Neel Mukherjee

August in Arizona

Simpson’s slender volume of nine short stories focuses rigorously on middle-aged women — in the ‘August’ years of life

issue 21 November 2015

Helen Simpson is not a prolific writer; six slim collections of short stories in 25 years, each timed quinquennially with what seems, at least retrospectively, like impeccable forward planning. In fact, time, we shall see, is what her career so far has been about. She has also heroically resisted the pressure —and there must have been a significant one, at least towards the beginning — to move on from the short form and deliver a novel, as if the short story were not an entirely different genre but just a warming-up exercise before the heavyweight training session of the novel.

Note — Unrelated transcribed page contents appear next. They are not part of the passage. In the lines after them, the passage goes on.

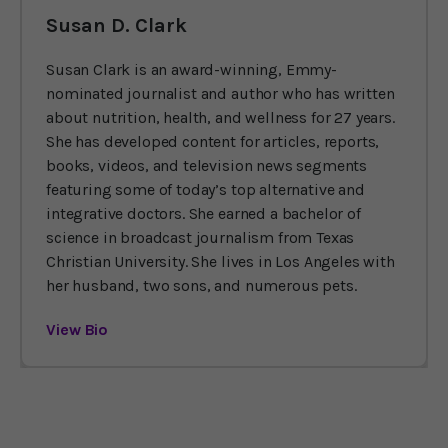
Susan D. Clark
Susan Clark is an award-winning, Emmy-
nominated journalist and author who has written
about nutrition, health, and wellness for 27 years.
She has developed content for articles, reports,
books, videos, and television news segments
featuring some of today’s top alternative and
integrative doctors. She earned a bachelor of
science in broadcast journalism from Texas
Christian University. She lives in Los Angeles with
her husband, two sons, and numerous pets.
View Bio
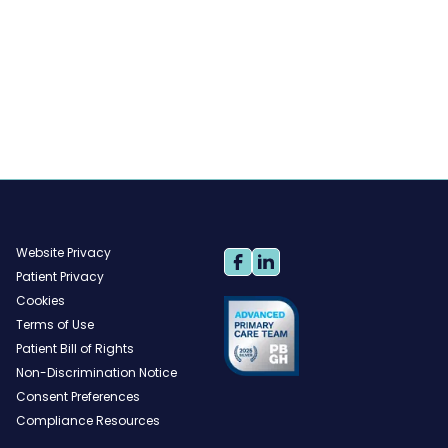
Website Privacy
Patient Privacy
Cookies
Terms of Use
Patient Bill of Rights
Non-Discrimination Notice
Consent Preferences
Compliance Resources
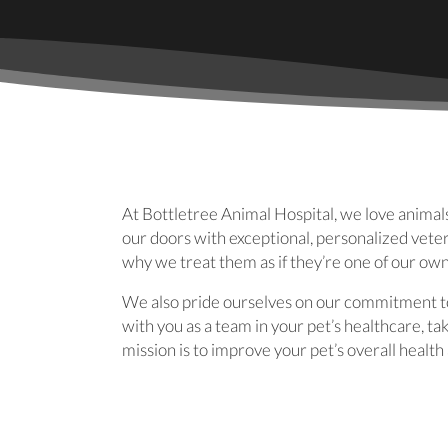
At Bottletree Animal Hospital, we love animal
our doors with exceptional, personalized veter
why we treat them as if they’re one of our ow
We also pride ourselves on our commitment to
with you as a team in your pet’s healthcare, t
mission is to improve your pet’s overall healt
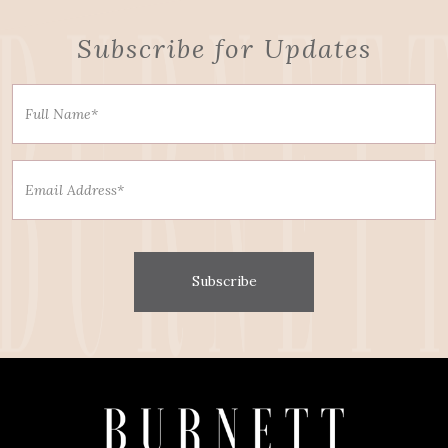
Subscribe for Updates
Subscribe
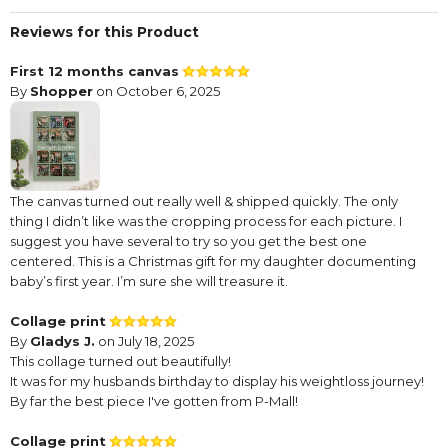
Reviews for this Product
First 12 months canvas
By
Shopper
on October 6, 2025
The canvas turned out really well & shipped quickly. The only
thing I didn’t like was the cropping process for each picture. I
suggest you have several to try so you get the best one
centered. This is a Christmas gift for my daughter documenting
baby’s first year. I’m sure she will treasure it.
Collage print
By
Gladys J.
on July 18, 2025
This collage turned out beautifully!
It was for my husbands birthday to display his weightloss journey!
By far the best piece I've gotten from P-Mall!
Collage print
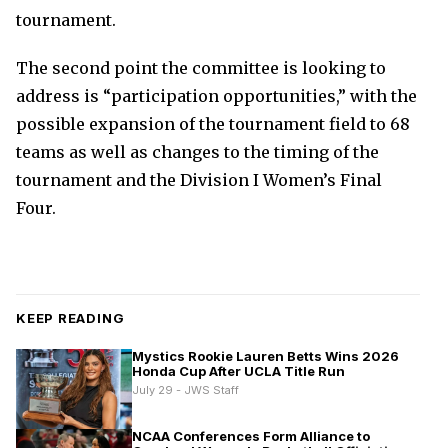
tournament.
The second point the committee is looking to
address is “participation opportunities,” with the
possible expansion of the tournament field to 68
teams as well as changes to the timing of the
tournament and the Division I Women’s Final
Four.
KEEP READING
Mystics Rookie Lauren Betts Wins 2026
Honda Cup After UCLA Title Run
July 29 - JWS Staff
NCAA Conferences Form Alliance to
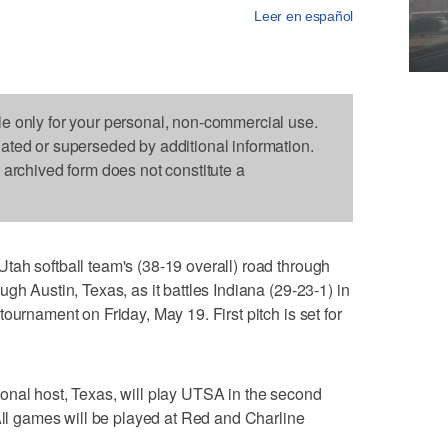
Leer en español
le only for your personal, non-commercial use.
dated or superseded by additional information.
s archived form does not constitute a
ah softball team's (38-19 overall) road through
gh Austin, Texas, as it battles Indiana (29-23-1) in
ournament on Friday, May 19. First pitch is set for
onal host, Texas, will play UTSA in the second
 All games will be played at Red and Charline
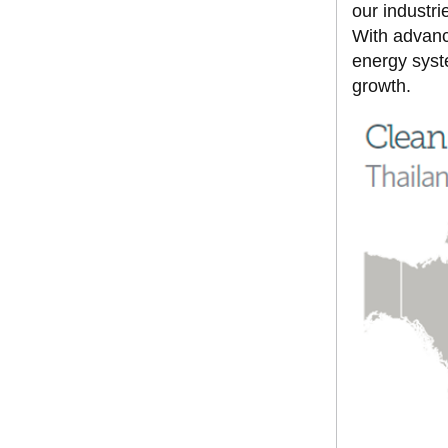
our industr
With advanc
energy syste
growth.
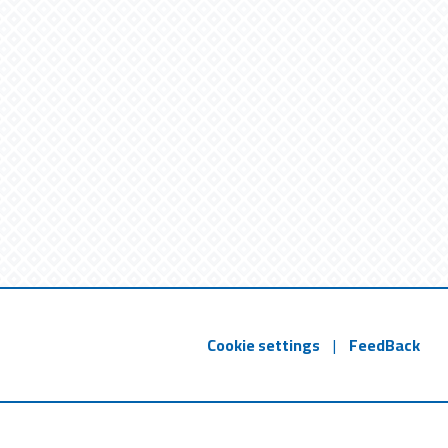
Cookie settings
|
FeedBack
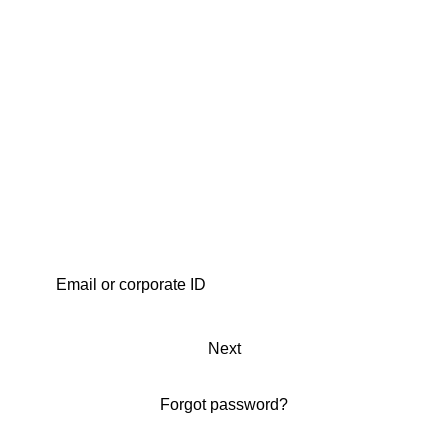
Next
Forgot password?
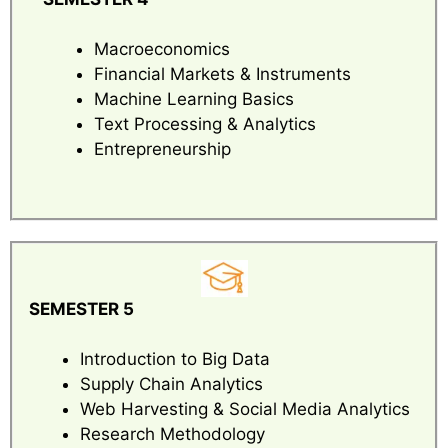
Macroeconomics
Financial Markets & Instruments
Machine Learning Basics
Text Processing & Analytics
Entrepreneurship
SEMESTER 5
Introduction to Big Data
Supply Chain Analytics
Web Harvesting & Social Media Analytics
Research Methodology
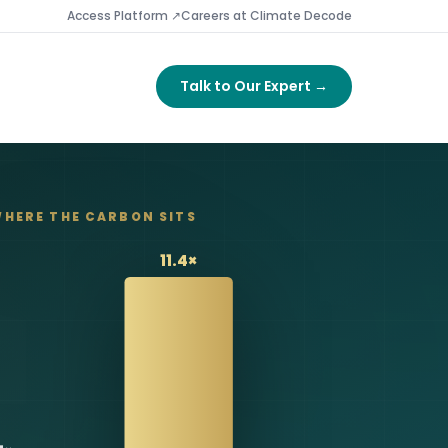
Access Platform ↗
Careers at Climate Decode
Talk to Our Expert →
HERE THE CARBON SITS
11.4×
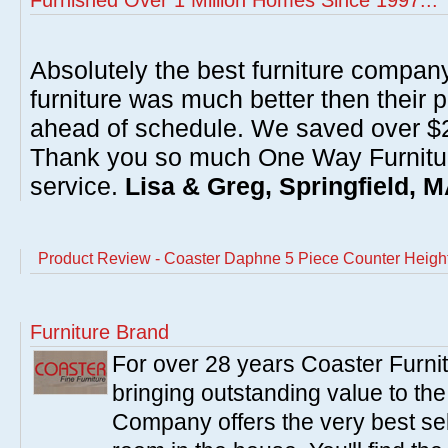
Furnished Over 1 Million Homes Since 1997...
Absolutely the best furniture compan
furniture was much better then their 
ahead of schedule. We saved over $20
Thank you so much One Way Furnitur
service.
Lisa & Greg, Springfield, 
Product Review - Coaster Daphne 5 Piece Counter Height
Furniture Brand
For over 28 years Coaster Furn
bringing outstanding value to the
Company offers the very best sele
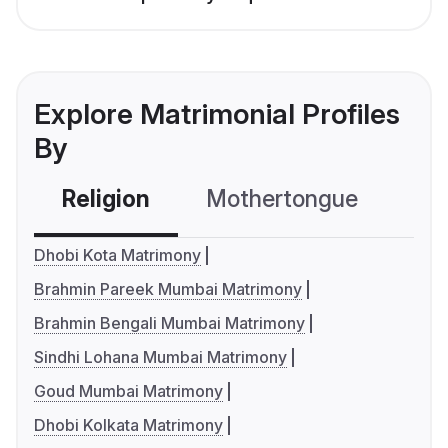
Explore Matrimonial Profiles
By
Religion
Mothertongue
Co
Dhobi Kota Matrimony
Brahmin Pareek Mumbai Matrimony
Brahmin Bengali Mumbai Matrimony
Sindhi Lohana Mumbai Matrimony
Goud Mumbai Matrimony
Dhobi Kolkata Matrimony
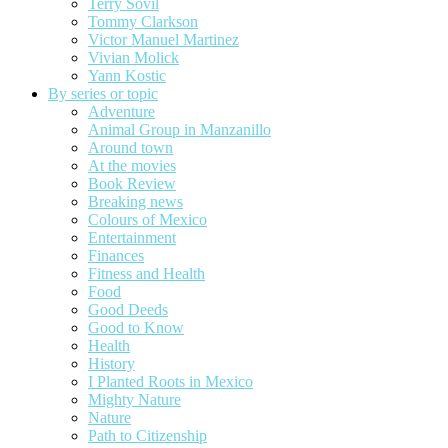
Terry Sovil
Tommy Clarkson
Victor Manuel Martinez
Vivian Molick
Yann Kostic
By series or topic
Adventure
Animal Group in Manzanillo
Around town
At the movies
Book Review
Breaking news
Colours of Mexico
Entertainment
Finances
Fitness and Health
Food
Good Deeds
Good to Know
Health
History
I Planted Roots in Mexico
Mighty Nature
Nature
Path to Citizenship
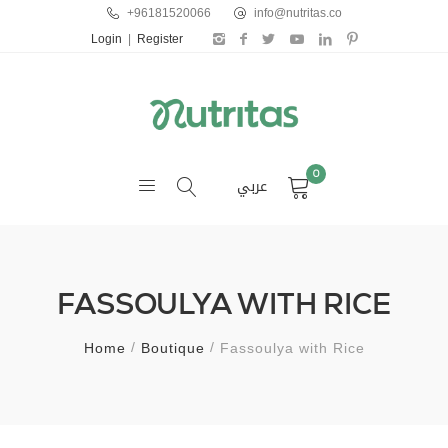
+96181520066
info@nutritas.co
Login
|
Register
0
عربي
FASSOULYA WITH RICE
Home
Boutique
Fassoulya with Rice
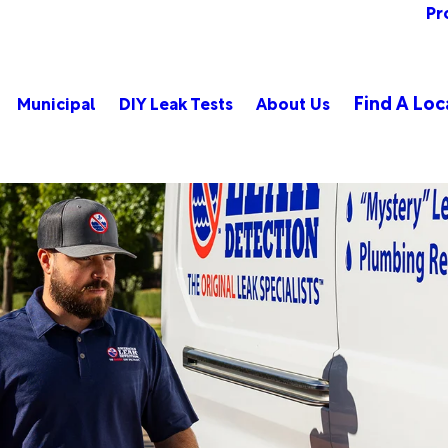
Pr
Find A Loc
Municipal
DIY Leak Tests
About Us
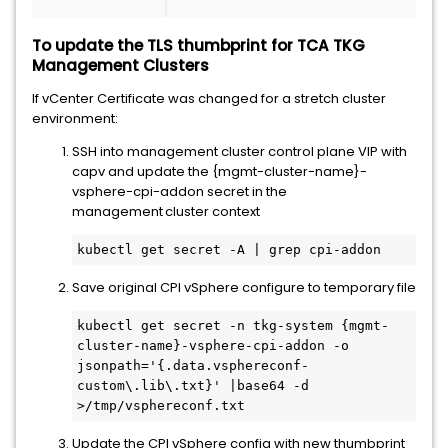
To update the TLS thumbprint for TCA TKG
Management Clusters
If vCenter Certificate was changed for a stretch cluster
environment:
SSH into management cluster control plane VIP with
capv and update the {mgmt-cluster-name}-
vsphere-cpi-addon secret in the
management cluster context
kubectl get secret -A | grep cpi-addon 
Save original CPI vSphere configure to temporary file
kubectl get secret -n tkg-system {mgmt-
cluster-name}-vsphere-cpi-addon -o 
jsonpath='{.data.vsphereconf-
custom\.lib\.txt}' |base64 -d 
>/tmp/vsphereconf.txt 
Update the CPI vSphere config with new thumbprint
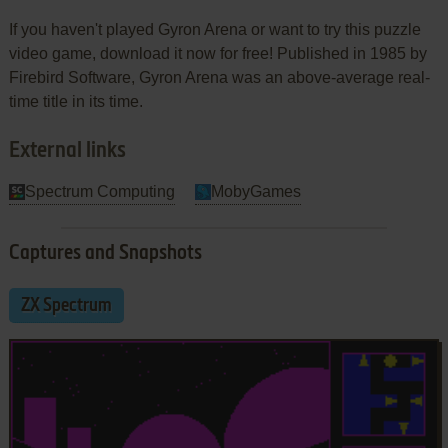
If you haven't played Gyron Arena or want to try this puzzle
video game, download it now for free! Published in 1985 by
Firebird Software, Gyron Arena was an above-average real-
time title in its time.
External links
Spectrum Computing
MobyGames
Captures and Snapshots
ZX Spectrum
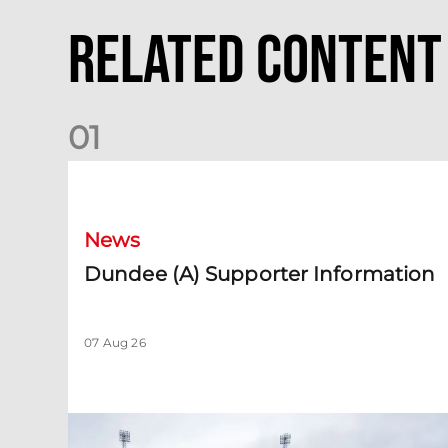
Related Content
0
1
Dundee (A) Supporter Information
News
Dundee (A) Supporter Information
07 Aug 26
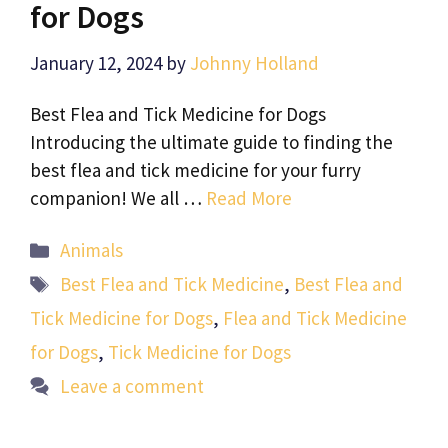
for Dogs
January 12, 2024
by
Johnny Holland
Best Flea and Tick Medicine for Dogs
Introducing the ultimate guide to finding the
best flea and tick medicine for your furry
companion! We all …
Read More
Categories
Animals
Tags
Best Flea and Tick Medicine
,
Best Flea and
Tick Medicine for Dogs
,
Flea and Tick Medicine
for Dogs
,
Tick Medicine for Dogs
Leave a comment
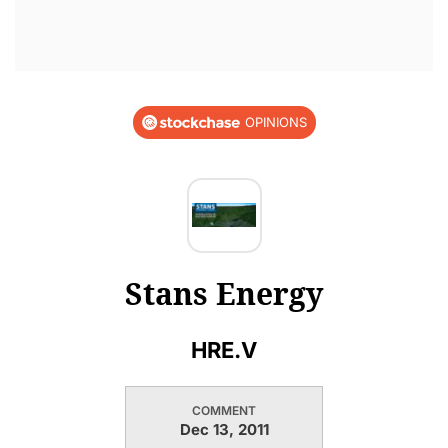
OPINIONS
Stans Energy
HRE.V
COMMENT
Dec 13, 2011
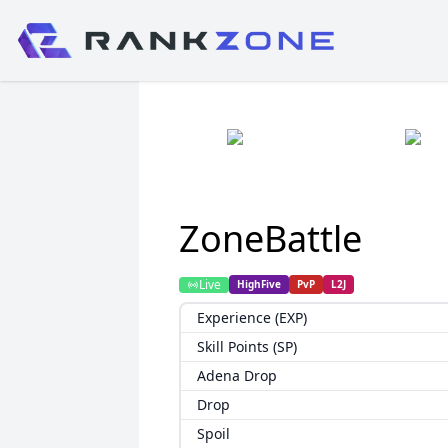
ZoneBattle
Live
HighFive
PvP
L2J
Experience (EXP)
Skill Points (SP)
Adena Drop
Drop
Spoil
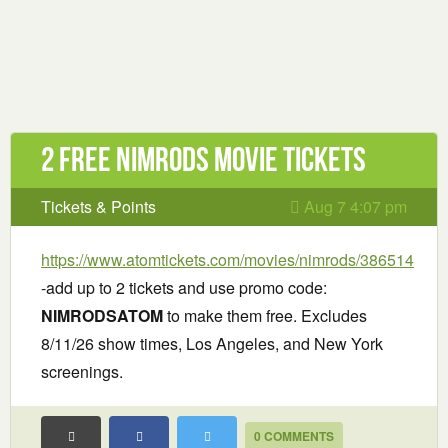
2 Free Nimrods Movie Tickets
Tickets & Points
Aug 7 4:07 pm
https://www.atomtickets.com/movies/nimrods/386514
-add up to 2 tickets and use promo code:
NIMRODSATOM
to make them free. Excludes
8/11/26 show times, Los Angeles, and New York
screenings.
0 COMMENTS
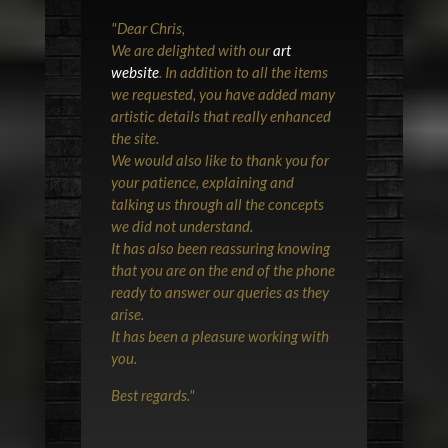
"
Dear Chris,
We are delighted with our
art
website
. In addition to all the items
we requested, you have added many
artistic details that really enhanced
the site.
We would also like to thank you for
your patience, explaining and
talking us through all the concepts
we did not understand.
It has also been reassuring knowing
that you are on the end of the phone
ready to answer our queries as they
arise.
It has been a pleasure working with
you.
Best regards.
"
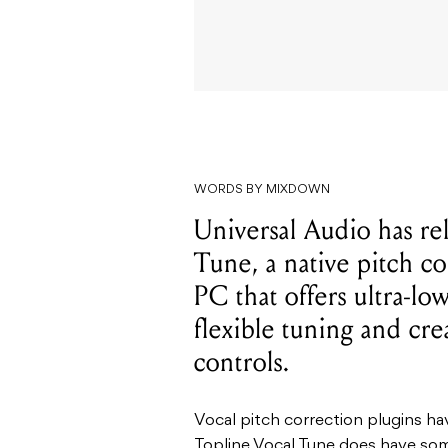
WORDS BY MIXDOWN
Universal Audio has r
Tune, a native pitch c
PC that offers ultra-lo
flexible tuning and cre
controls.
Vocal pitch correction plugins ha
Topline Vocal Tune does have som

Cockfosters is a slender volume, all of 140 pages, each of its nine stories named after a place (‘Kentish Town’, ‘Kythera’, ‘Arizona’, ‘Moscow’ etc.), which can be both real and metaphorical. In one of the key stories, ‘Arizona’, which depicts an hour’s acupuncture session administered by Mae to an academic, Liz, who is just entering the menopause, the acupuncturist says that she envisages the ‘new state’, the post-menopausal self, ‘as being like Arizona… arriving in another state, brilliantly lit and level and filled with dependable sunshine’.